The Wage Committee of the Ministry of Labour in Thailand announced in 2013 that migrant workers are entitled to the minimum wage of 300 Baht (USD 8.5) per day. The minimum wage is not sufficient to provide a decent life. On the other hand, the living wage is carefully calculated for workers and family members to lead a decent life with respectable living conditions. The living wage is the only fair wage and is a human right.
Meet Ma Ma, a 20-year-old Burmese woman migrant worker who came to work in a seafood factory in Mahar Chai, Thailand. Due to the drought, she was unable to work on her family’s land. She came to Thailand with a Memorandum of Understanding (MOU) between Thailand and the Burma Government. She had to pay 650,000 Kyats (USD 520) service and training fees to an agent in Burma and around 10,000 Baht (USD 285) to an agent in Thailand for a visa and miscellaneous fees to get a job to secure her employment.
Ma Ma was assigned a job in a seafood factory, where she earns the minimum wage (300 Baht). The task she was assigned is the least desired in the whole factory. Ma Ma fillets fish and has wounds on her hands constantly. She is bonded to the factory for two full years under the MOU. She is not alone in facing these unacceptable and inhumane working conditions in Thailand. There are millions of other Burmese migrant women workers who also work with or without an MOU in Thailand. Many women migrant workers live in poor housing conditions and survive on a basic diet so that they are able to send money back home.

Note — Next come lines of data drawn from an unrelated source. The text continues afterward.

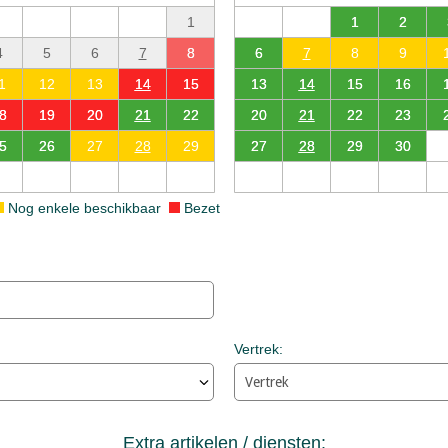
1
1
2
4
5
6
7
8
6
7
8
9
1
12
13
14
15
13
14
15
16
8
19
20
21
22
20
21
22
23
5
26
27
28
29
27
28
29
30
Nog enkele beschikbaar
Bezet
Vertrek:
Extra artikelen / diensten:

Migrant women not only contribute to Thai society by engaging in labour intensive jobs but also boost Burma’s economy by sending remittances to their families inside Burma. The governments of Thailand and Myanmar need to consider living wage as a human right and work together for the wage to become a reality for the migrant community. The Thailand government has not yet ratified Convention C143 and C97 that protect migrant the Thai government to ratify these conventions and give migrant workers a living wage.